## TASK TO CARRY OUT
Which lines run from the one containing "4. circuit board <box>310,353,392,443</box>" to the end of the entries below? Reproduce them exactly, both ends included.

## LISTED RECORDS
•••

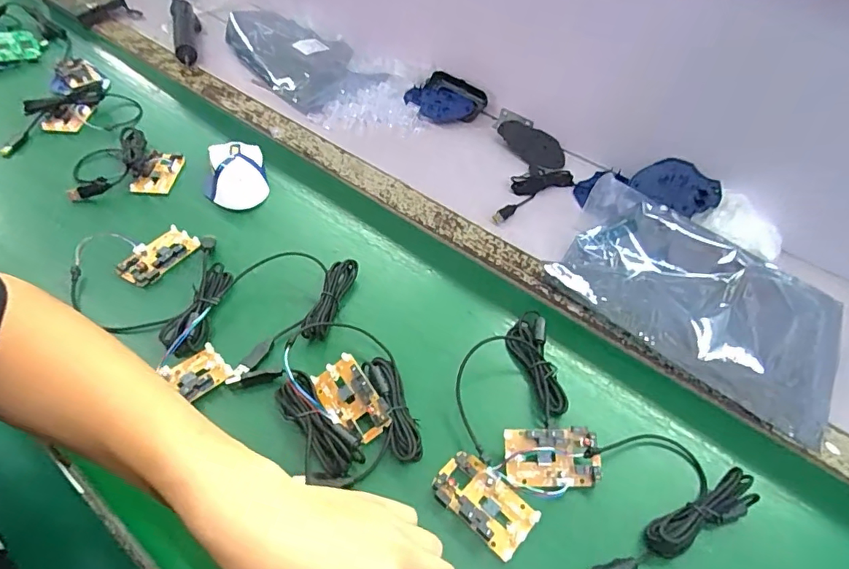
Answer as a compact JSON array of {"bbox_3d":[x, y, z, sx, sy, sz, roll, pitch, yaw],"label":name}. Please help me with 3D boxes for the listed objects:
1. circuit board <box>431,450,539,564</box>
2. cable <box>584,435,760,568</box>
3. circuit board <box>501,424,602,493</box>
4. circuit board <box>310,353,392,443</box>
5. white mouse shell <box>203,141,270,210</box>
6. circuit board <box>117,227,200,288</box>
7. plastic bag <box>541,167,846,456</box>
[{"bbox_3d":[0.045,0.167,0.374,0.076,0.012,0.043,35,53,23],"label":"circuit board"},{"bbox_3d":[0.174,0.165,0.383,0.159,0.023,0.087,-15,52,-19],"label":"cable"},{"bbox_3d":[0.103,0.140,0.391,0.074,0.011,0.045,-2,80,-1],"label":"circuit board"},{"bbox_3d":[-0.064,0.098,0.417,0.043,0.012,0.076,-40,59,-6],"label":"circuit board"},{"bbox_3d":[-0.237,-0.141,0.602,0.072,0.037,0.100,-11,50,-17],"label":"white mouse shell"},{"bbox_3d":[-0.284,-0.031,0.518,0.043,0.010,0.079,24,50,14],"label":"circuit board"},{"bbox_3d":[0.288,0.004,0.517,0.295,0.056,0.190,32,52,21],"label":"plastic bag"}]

•••

## ANSWER TO THE PROBLEM
4. circuit board <box>310,353,392,443</box>
5. white mouse shell <box>203,141,270,210</box>
6. circuit board <box>117,227,200,288</box>
7. plastic bag <box>541,167,846,456</box>
[{"bbox_3d":[0.045,0.167,0.374,0.076,0.012,0.043,35,53,23],"label":"circuit board"},{"bbox_3d":[0.174,0.165,0.383,0.159,0.023,0.087,-15,52,-19],"label":"cable"},{"bbox_3d":[0.103,0.140,0.391,0.074,0.011,0.045,-2,80,-1],"label":"circuit board"},{"bbox_3d":[-0.064,0.098,0.417,0.043,0.012,0.076,-40,59,-6],"label":"circuit board"},{"bbox_3d":[-0.237,-0.141,0.602,0.072,0.037,0.100,-11,50,-17],"label":"white mouse shell"},{"bbox_3d":[-0.284,-0.031,0.518,0.043,0.010,0.079,24,50,14],"label":"circuit board"},{"bbox_3d":[0.288,0.004,0.517,0.295,0.056,0.190,32,52,21],"label":"plastic bag"}]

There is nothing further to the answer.